It’s okay to start dreaming. The Celtics have finally given us reason to hope.
A week ago, the Celtics sat in a growing mountain of uncertainty. Actually, for a lot of people, there was no uncertainty regarding the Celtics; they were bound for impending doom and a long summer filled with fly-fishing and golf. The regular season — a bumbling, up-and-down affair — offered little confidence in an old, weary ballclub that had seemingly lost its insatiable desire to win.
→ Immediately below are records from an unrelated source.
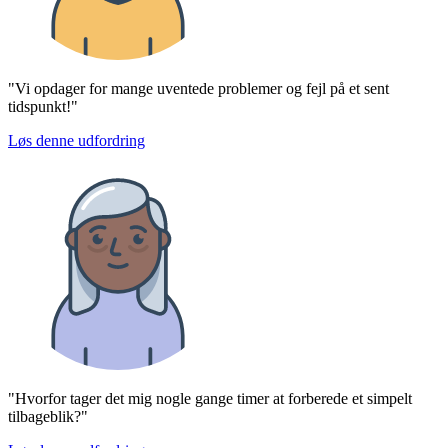
"Vi opdager for mange uventede problemer og fejl på et sent
tidspunkt!"
Løs denne udfordring
"Hvorfor tager det mig nogle gange timer at forberede et simpelt
tilbageblik?"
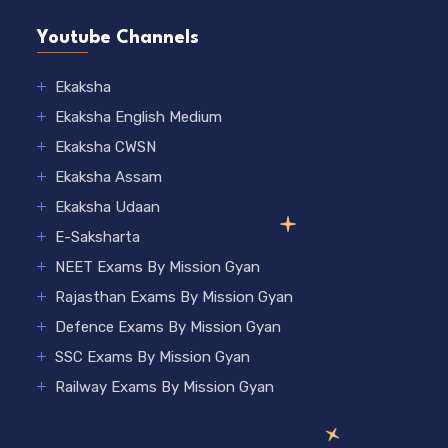
Youtube Channels
Ekaksha
Ekaksha English Medium
Ekaksha CWSN
Ekaksha Assam
Ekaksha Udaan
E-Saksharta
NEET Exams By Mission Gyan
Rajasthan Exams By Mission Gyan
Defence Exams By Mission Gyan
SSC Exams By Mission Gyan
Railway Exams By Mission Gyan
When the playoffs started, who thought the Celtics could win a championship? If you nodded your head yes, you are lying, unless you are the Michael Jordan of optimism. They couldn’t possibly win it. They had nothing left in the tank. A first-round playoff victory was the best they could hope for. Their stint as a championship contender had run its course, and all that was left was the concept of rebuilding after the Big Three Era.
But here they are, a week to the day from their Game One victory, the only 3-0 team in the playoffs. Cleveland isn’t up 3-0, L.A. isn’t up 3-0, New Jersey isn’t up 3-0. (Just wanted to make sure you were still reading.) Atlanta and Orlando are winning 2-0, but neither has yet won on the road. Only the Celtics — and, in case you didn’t know what “only” means, no other team in the NBA has done it — are one win away from the second round. It’s funny, because this was supposed to have become Rajon Rondo’s team, but two-thirds of the Big Three have led them there.
Beyond anything else, it’s the resurgences of Ray Allen and Paul Pierce that have transformed the Celtics into a team to be reckoned with. Ray is throwing darts into an ocean at this point. He’s aggressive, in rhythm, and dangerous. Oh, so dangerous. When Ray Allen gets hot, momentum is only a flick of the wrist away. And Pierce? If there were questions regarding whether he could still create his own shot — and there were, at least in my mind — Pierce’s Game Three should quell those notions. He has a different role than he did in 2008, but he’s still capable of going all Cool Runnings on his opponents. You know, putting Boston on his shoulders and carrying them past the finish line. Just ask Dorell Wright.
A lot was made of Boston trying to avoid Cleveland in round two, but do you think the Cavs are happy to face the C’s? Do you think the Cavs wouldn’t give anything to play Atlanta, the same team Cleveland bulldozed through last spring? As good as Cleveland has looked this season, as indestructible as they may seem, they have yet to win anything. They got to the finals one year, but were swept away like a pile of dust by the Spurs. Cleveland has Lebron James, they have more weapons surrounding him, and they have playoff experience. But they haven’t won anything, not as a team. And the Celtics, with Kevin Garnett healthy, have a spotless playoff record. One postseason, one championship. And they beat Cleveland on their way to that ring.
Granted, Cleveland is a different team now and Lebron James has become the (almost) undisputed best player in the league. The Cavs are a formidable foe, and they’ve proven they’re worth through a dominant regular season. Boston won’t be a favorite against Cleveland, even if the C’s complete a sweep of Miami with a 120-point victory in Game Four.
But the last three games have given us hope, allowed us to dream. Championship, parade, banner, all within question. The Celtics aren’t the favorites, but they’ve got a shot.
A week ago, that was almost unfathomable.